Agencies  on 11/8/2009 

Despite the prevailing high price level, central banks from emerging economies are willing to accumulate gold to diversify their currency reserves.

"Investors who had previously given gold the cold shoulder are now returning to the market on the news of India's gold purchase," Eugen Weinberg, a senior analyst with Commerzbank AG, wrote in a note.

Prices may climb as high as $1,300 an ounce should inflation concerns increase in the next year, Weinberg said. "At $1,100, gold is definitely not in a bubble yet," he said.

The Indian central bank's purchase from the IMF was made last month at an average price of $1,045 an ounce, and the $6.7 billion (Dh24.5bn) acquisition increased its holdings to about 557.7 tonnes.

The IMF agreed in September to sell 403.3 tonnes to shore up its finances and provide more low-interest loans. The IMF has sold 200 tonnes of gold to the Reserve Bank of India for $6.7bn, executing half of a long-planned bullion sale that has threatened to slow gold's ascent.

The deal, which surprised traders who expected China to be the most likely buyer, will relieve the gold market of some uncertainty over how and when the IMF would sell 403.3 tonnes of gold, about one-eighth of its total stock. The deal will increase India's gold holdings to the tenth largest among central banks.

It also fuelled speculation that other governments – including Beijing – may be ready to diversify their reserves even at near-record gold prices, helping soak up IMF supply that the fund may otherwise be forced to sell on the open market.

"Central banks in India and China will be happy to accumulate gold at these levels.

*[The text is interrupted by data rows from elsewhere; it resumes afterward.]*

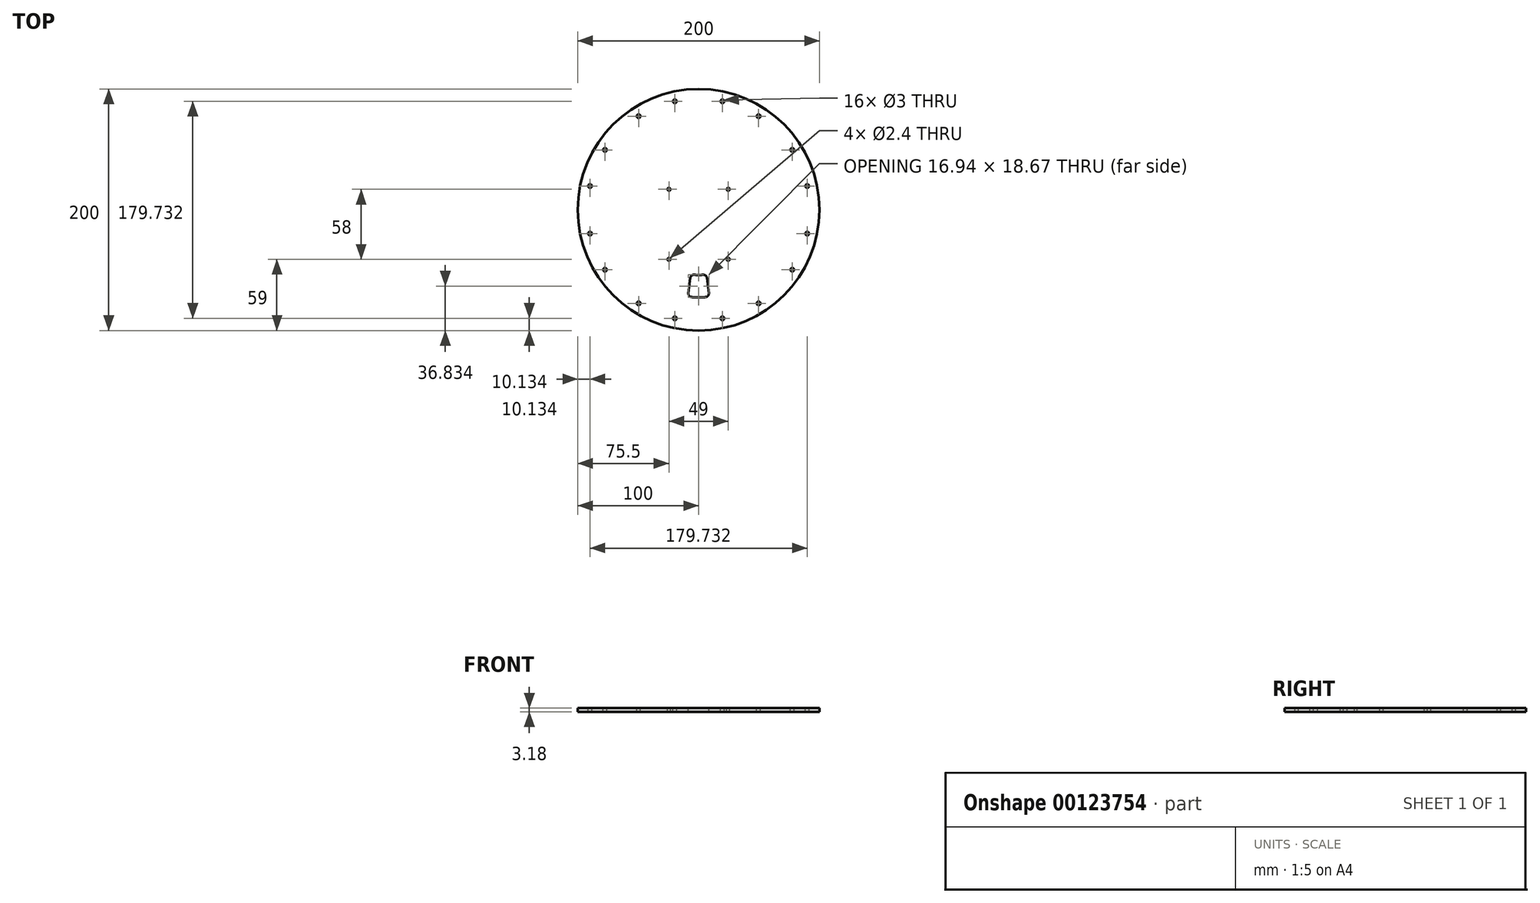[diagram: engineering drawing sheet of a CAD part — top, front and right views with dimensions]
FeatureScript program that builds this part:
annotation { "Feature Type Name" : "Feature", "Feature Type Description" : "" }
export const myFeature = defineFeature(function(context is Context, id is Id, definition is map)
    precondition{}
    {
        {
            var Q0;
            Q0=qCreatedBy(makeId("Top.planeOp"),FACE);
            var sketch = newSketch(context, id + "F0", { "sketchPlane" : qUnion([Q0])});
            skCircle(sketch, "E0", {"center": v(0, 0) * mm, "radius": 100 * mm});
            skSolve(sketch);
        }
        {
            var Q0;
            Q0 = qSketchRegion(id + "F0", true);
            extrude(context, id + "F1", {"entities" : qUnion([Q0]), "depth" : 3.17 * mm});
        }
        {
            var Q0;
            Q0=makeQuery(id+"F1.opExtrude","CAP_FACE",FACE,{"disambiguationData":[OSD([sQuery(id+"F0.wireOp",EDGE,"E0")])],"isStart":false});
            var sketch = newSketch(context, id + "F2", { "sketchPlane" : qUnion([Q0])});
            skCircle(sketch, "E1", {"center": v(0, 0) * mm, "radius": 92 * mm, "construction": true});
            skLineSegment(sketch, "E2", {"start": v(-19.7, -89.87) * mm, "end": v(19.7, -89.87) * mm, "construction": true});
            skCircle(sketch, "E3", {"center": v(19.7, -89.87) * mm, "radius": 1.5 * mm});
            skCircle(sketch, "E4", {"center": v(-19.7, -89.87) * mm, "radius": 1.5 * mm});
            skCircle(sketch, "E5.1.0", {"center": v(-49.61, -77.47) * mm, "radius": 1.5 * mm});
            skCircle(sketch, "E5.1.1", {"center": v(-77.47, -49.61) * mm, "radius": 1.5 * mm});
            skCircle(sketch, "E5.2.0", {"center": v(-89.87, -19.7) * mm, "radius": 1.5 * mm});
            skCircle(sketch, "E5.2.1", {"center": v(-89.87, 19.7) * mm, "radius": 1.5 * mm});
            skCircle(sketch, "E5.3.0", {"center": v(-77.47, 49.61) * mm, "radius": 1.5 * mm});
            skCircle(sketch, "E5.3.1", {"center": v(-49.61, 77.47) * mm, "radius": 1.5 * mm});
            skCircle(sketch, "E5.4.0", {"center": v(-19.7, 89.87) * mm, "radius": 1.5 * mm});
            skCircle(sketch, "E5.4.1", {"center": v(19.7, 89.87) * mm, "radius": 1.5 * mm});
            skCircle(sketch, "E5.5.0", {"center": v(49.61, 77.47) * mm, "radius": 1.5 * mm});
            skCircle(sketch, "E5.5.1", {"center": v(77.47, 49.61) * mm, "radius": 1.5 * mm});
            skCircle(sketch, "E5.6.0", {"center": v(89.87, 19.7) * mm, "radius": 1.5 * mm});
            skCircle(sketch, "E5.6.1", {"center": v(89.87, -19.7) * mm, "radius": 1.5 * mm});
            skCircle(sketch, "E5.7.0", {"center": v(77.47, -49.61) * mm, "radius": 1.5 * mm});
            skCircle(sketch, "E5.7.1", {"center": v(49.61, -77.47) * mm, "radius": 1.5 * mm});
            skLineSegment(sketch, "E5.anchor1", {"start": v(0, 0) * mm, "end": v(19.7, -89.87) * mm, "construction": true});
            skLineSegment(sketch, "E5.anchor2", {"start": v(0, 0) * mm, "end": v(77.47, -49.61) * mm, "construction": true});
            skSolve(sketch);
        }
        {
            var Q0;
            Q0 = qSketchRegion(id + "F2", true);
            extrude(context, id + "F3", {"entities" : qUnion([Q0]), "operationType" : NewBodyOperationType.REMOVE, "endBound" : BoundingType.THROUGH_ALL, "oppositeDirection" : true, "depth" : 25 * mm});
        }
        {
            var Q0;
            Q0=makeQuery(id+"F1.opExtrude","CAP_FACE",FACE,{"disambiguationData":[OSD([sQuery(id+"F0.wireOp",EDGE,"E0")])],"isStart":false});
            var sketch = newSketch(context, id + "F4", { "sketchPlane" : qUnion([Q0])});
            skLineSegment(sketch, "E6.bottom", {"start": v(-24.5, -41) * mm, "end": v(24.5, -41) * mm, "construction": true});
            skLineSegment(sketch, "E6.top", {"start": v(-24.5, 17) * mm, "end": v(24.5, 17) * mm, "construction": true});
            skLineSegment(sketch, "E6.left", {"start": v(-24.5, -41) * mm, "end": v(-24.5, 17) * mm, "construction": true});
            skLineSegment(sketch, "E6.right", {"start": v(24.5, -41) * mm, "end": v(24.5, 17) * mm, "construction": true});
            skCircle(sketch, "E7", {"center": v(24.5, 17) * mm, "radius": 1.2 * mm});
            skCircle(sketch, "E8", {"center": v(24.5, -41) * mm, "radius": 1.2 * mm});
            skCircle(sketch, "E9", {"center": v(-24.5, -41) * mm, "radius": 1.2 * mm});
            skCircle(sketch, "E10", {"center": v(-24.5, 17) * mm, "radius": 1.2 * mm});
            skLineSegment(sketch, "E11", {"start": v(-24.5, -12) * mm, "end": v(24.5, -12) * mm, "construction": true});
            skLineSegment(sketch, "E12", {"start": v(0, 0) * mm, "end": v(0, -12) * mm, "construction": true});
            skSolve(sketch);
        }
        {
            var Q0;
            Q0 = qSketchRegion(id + "F4", true);
            extrude(context, id + "F5", {"entities" : qUnion([Q0]), "operationType" : NewBodyOperationType.REMOVE, "endBound" : BoundingType.THROUGH_ALL, "oppositeDirection" : true, "depth" : 25 * mm});
        }
        {
            var Q0;
            Q0=makeQuery(id+"F1.opExtrude","CAP_FACE",FACE,{"disambiguationData":[OSD([sQuery(id+"F0.wireOp",EDGE,"E0")])],"isStart":false});
            var sketch = newSketch(context, id + "F6", { "sketchPlane" : qUnion([Q0])});
            skArc(sketch, "E13", {"start": v(-10.32, -71.76) * mm, "mid": v(-9.57, -71.86) * mm, "end": v(-8.83, -71.96) * mm, "construction": true});
            skLineSegment(sketch, "E14", {"start": v(10.32, -71.76) * mm, "end": v(30.12, -65.95) * mm, "construction": true});
            skLineSegment(sketch, "E15", {"start": v(30.12, -65.95) * mm, "end": v(47.48, -54.8) * mm, "construction": true});
            skLineSegment(sketch, "E16", {"start": v(47.48, -54.8) * mm, "end": v(61, -39.2) * mm, "construction": true});
            skLineSegment(sketch, "E17", {"start": v(61, -39.2) * mm, "end": v(69.56, -20.43) * mm, "construction": true});
            skLineSegment(sketch, "E18", {"start": v(69.56, -20.43) * mm, "end": v(72.5, 0) * mm, "construction": true});
            skArc(sketch, "E19", {"start": v(-7.68, -53.41) * mm, "mid": v(-7.13, -53.49) * mm, "end": v(-6.57, -53.56) * mm, "construction": true});
            skLineSegment(sketch, "E20", {"start": v(10.32, -71.76) * mm, "end": v(-10.32, -71.76) * mm, "construction": true});
            skLineSegment(sketch, "E21", {"start": v(7.68, -53.41) * mm, "end": v(10.32, -71.76) * mm, "construction": true});
            skPoint(sketch, "E22", {"position": v(7.68, -53.41) * mm});
            skLineSegment(sketch, "E23", {"start": v(-7.68, -53.41) * mm, "end": v(-10.32, -71.76) * mm, "construction": true});
            skArc(sketch, "E24.trimOffspring", {"start": v(69.56, -20.43) * mm, "mid": v(71.76, -10.32) * mm, "end": v(72.5, 0) * mm, "construction": true});
            skLineSegment(sketch, "E25", {"start": v(-8.46, -68.92) * mm, "end": v(-6.93, -56.46) * mm});
            skLineSegment(sketch, "E26", {"start": v(8.46, -68.92) * mm, "end": v(6.93, -56.46) * mm});
            skLineSegment(sketch, "E27", {"start": v(-8.83, -71.96) * mm, "end": v(8.83, -71.96) * mm, "construction": true});
            skArc(sketch, "E28", {"start": v(8.83, -71.96) * mm, "mid": v(9.57, -71.86) * mm, "end": v(10.32, -71.76) * mm, "construction": true});
            skArc(sketch, "E29", {"start": v(-5.72, -72.27) * mm, "mid": v(0, -72.5) * mm, "end": v(5.72, -72.27) * mm});
            skArc(sketch, "E30", {"start": v(-3.74, -53.83) * mm, "mid": v(0, -53.96) * mm, "end": v(3.74, -53.83) * mm});
            skArc(sketch, "E31", {"start": v(6.57, -53.56) * mm, "mid": v(7.13, -53.49) * mm, "end": v(7.68, -53.41) * mm, "construction": true});
            skPoint(sketch, "E32.visualSharp", {"position": v(-6.57, -53.56) * mm});
            skArc(sketch, "E32.filletArc", {"start": v(-3.74, -53.83) * mm, "mid": v(-5.86, -54.51) * mm, "end": v(-6.93, -56.46) * mm});
            skPoint(sketch, "E33.visualSharp", {"position": v(6.57, -53.56) * mm});
            skArc(sketch, "E33.filletArc", {"start": v(6.93, -56.46) * mm, "mid": v(5.86, -54.51) * mm, "end": v(3.74, -53.83) * mm});
            skPoint(sketch, "E34.visualSharp", {"position": v(8.83, -71.96) * mm});
            skArc(sketch, "E34.filletArc", {"start": v(5.72, -72.27) * mm, "mid": v(7.8, -71.18) * mm, "end": v(8.46, -68.92) * mm});
            skPoint(sketch, "E35.visualSharp", {"position": v(-8.83, -71.96) * mm});
            skArc(sketch, "E35.filletArc", {"start": v(-8.46, -68.92) * mm, "mid": v(-7.8, -71.18) * mm, "end": v(-5.72, -72.27) * mm});
            skSolve(sketch);
        }
        {
            var Q0;
            Q0 = qSketchRegion(id + "F6", true);
            extrude(context, id + "F7", {"entities" : qUnion([Q0]), "operationType" : NewBodyOperationType.REMOVE, "endBound" : BoundingType.THROUGH_ALL, "oppositeDirection" : true, "depth" : 25 * mm});
        }
        {
            var Q0;
            Q0=qCreatedBy(makeId("Right.planeOp"),FACE);
            var sketch = newSketch(context, id + "F8", { "sketchPlane" : qUnion([Q0])});
            skLineSegment(sketch, "E36", {"start": v(0, 0) * mm, "end": v(0, 65.54) * mm});
            skSolve(sketch);
        }
    });
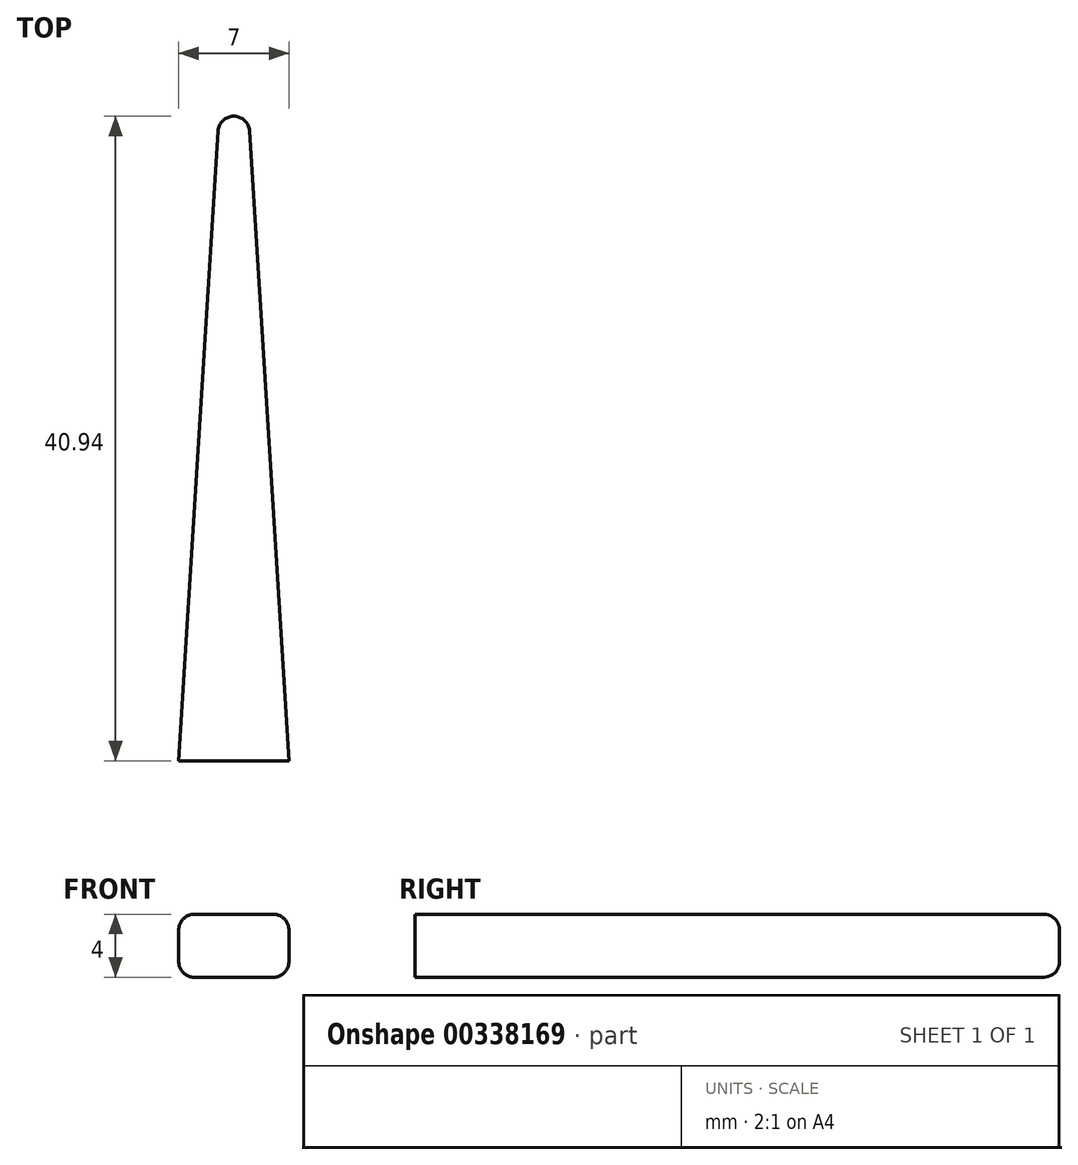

I will not be surprised to see even some Southeast Asian banks buying gold," Aaron Smith, Asia head of the $1.65bn technical trading fund Superfund, said.

The Reserve Bank of India said the purchase was an official sector off-market transaction and was executed during October 19-30 at market-based prices.

An IMF official said the sale was concluded at an average price of about $1,045 an ounce and that the transaction would be paid in hard currency and not in IMF Special Drawing Rights.

Although the IMF's plan to sell a share of its gold holdings in order to increase low-cost lending to poor countries had been flagged for a year before it was approved, the speed, scale and identity of the buyer were a surprise.